Passage shown:
____

This Saturday, celebrated author and activist Naomi Klein appeared at War Memorial Hall for a reading and talk as part of the Eden Mills Writers’ Festival. In June, in a direct response to Donald Trump’s election, Klein published her fifth book, No is Not Enough: Resisting the New Shock Politics and Winning the World We Need.
“I had a greater sense of urgency than with any of my other books,” said Klein, on the rapidity with which she released No is Not Enough following the election. “It was coming from a place of fear. I felt like I couldn’t waste a minute. I wanted the book to come out before an external shock [distracted us from Trump],” said Klein.
The afternoon began with a blessing and song of welcome from Jan Sherman, a local Anishinaabe storyteller representing Canada’s First Nations, Métis, and Inuit Peoples. Journalist Tanya Talaga of the Toronto Star then introduced Naomi Klein who read, in what was apparently a last-minute decision, not from her new book, but from an essay published on The Intercept that day, “Season of Smoke.”
Klein and Talaga then engaged in a ranging, congenial discussion of Klein’s new book and her experience at the protest against the Dakota Access Pipeline on Standing Rock Sioux reservation, among other things. Klein and Talaga are old friends, having worked at the U of T student newspaper The Varsity back in the day, and it showed.

____

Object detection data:
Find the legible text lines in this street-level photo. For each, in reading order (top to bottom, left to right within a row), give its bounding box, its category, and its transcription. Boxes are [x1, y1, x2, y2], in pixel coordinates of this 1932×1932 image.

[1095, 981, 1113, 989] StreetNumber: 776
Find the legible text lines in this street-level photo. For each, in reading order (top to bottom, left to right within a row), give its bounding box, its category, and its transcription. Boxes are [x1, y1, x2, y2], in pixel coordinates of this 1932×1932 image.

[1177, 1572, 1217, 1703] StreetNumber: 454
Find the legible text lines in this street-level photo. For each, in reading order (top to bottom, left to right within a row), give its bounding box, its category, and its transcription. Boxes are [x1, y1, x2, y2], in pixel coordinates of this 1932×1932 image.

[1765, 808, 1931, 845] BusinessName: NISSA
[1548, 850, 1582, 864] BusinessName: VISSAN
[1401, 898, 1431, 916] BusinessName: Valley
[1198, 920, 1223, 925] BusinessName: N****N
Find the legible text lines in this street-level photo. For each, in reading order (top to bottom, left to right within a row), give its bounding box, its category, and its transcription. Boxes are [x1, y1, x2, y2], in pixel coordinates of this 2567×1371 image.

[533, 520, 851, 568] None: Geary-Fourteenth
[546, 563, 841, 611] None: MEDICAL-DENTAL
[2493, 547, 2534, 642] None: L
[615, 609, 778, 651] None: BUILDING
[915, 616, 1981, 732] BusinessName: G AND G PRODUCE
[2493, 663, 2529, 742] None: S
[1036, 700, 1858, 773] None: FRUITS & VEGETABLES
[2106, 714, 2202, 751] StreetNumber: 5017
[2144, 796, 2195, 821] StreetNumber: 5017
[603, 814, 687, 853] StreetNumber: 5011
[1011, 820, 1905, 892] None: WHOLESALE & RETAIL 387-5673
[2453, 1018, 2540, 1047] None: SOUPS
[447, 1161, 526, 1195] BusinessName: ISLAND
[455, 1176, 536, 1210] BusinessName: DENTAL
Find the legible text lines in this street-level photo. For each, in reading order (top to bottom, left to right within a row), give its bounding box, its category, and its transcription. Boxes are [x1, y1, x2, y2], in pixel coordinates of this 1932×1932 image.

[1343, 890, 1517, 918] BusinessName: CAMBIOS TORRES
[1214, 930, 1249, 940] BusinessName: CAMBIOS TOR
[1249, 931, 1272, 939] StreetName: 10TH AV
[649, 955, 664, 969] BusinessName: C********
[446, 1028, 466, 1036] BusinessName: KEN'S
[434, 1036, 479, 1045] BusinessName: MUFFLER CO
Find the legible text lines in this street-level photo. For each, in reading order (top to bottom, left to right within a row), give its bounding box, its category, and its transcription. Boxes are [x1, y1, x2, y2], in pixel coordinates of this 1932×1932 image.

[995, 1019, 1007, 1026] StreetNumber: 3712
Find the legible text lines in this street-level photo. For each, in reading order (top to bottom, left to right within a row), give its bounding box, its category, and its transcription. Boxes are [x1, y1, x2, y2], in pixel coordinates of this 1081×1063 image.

____

Work to complete:
a: In the festival report, copy word for word everything from "Klein and Talaga then" down to "and it showed.".
b: Answer these questions using the festival report:
(i) In which hall did Naomi Klein appear for her reading and talk?
(ii) What was the title of the essay Klein read from?
(iii) Which student newspaper did Klein and Talaga both work at?

Task-by-task outputs:
a:
Klein and Talaga then engaged in a ranging, congenial discussion of Klein’s new book and her experience at the protest against the Dakota Access Pipeline on Standing Rock Sioux reservation, among other things. Klein and Talaga are old friends, having worked at the U of T student newspaper The Varsity back in the day, and it showed.

b:
(i) War Memorial Hall
(ii) "Season of Smoke"
(iii) The Varsity, the U of T student newspaper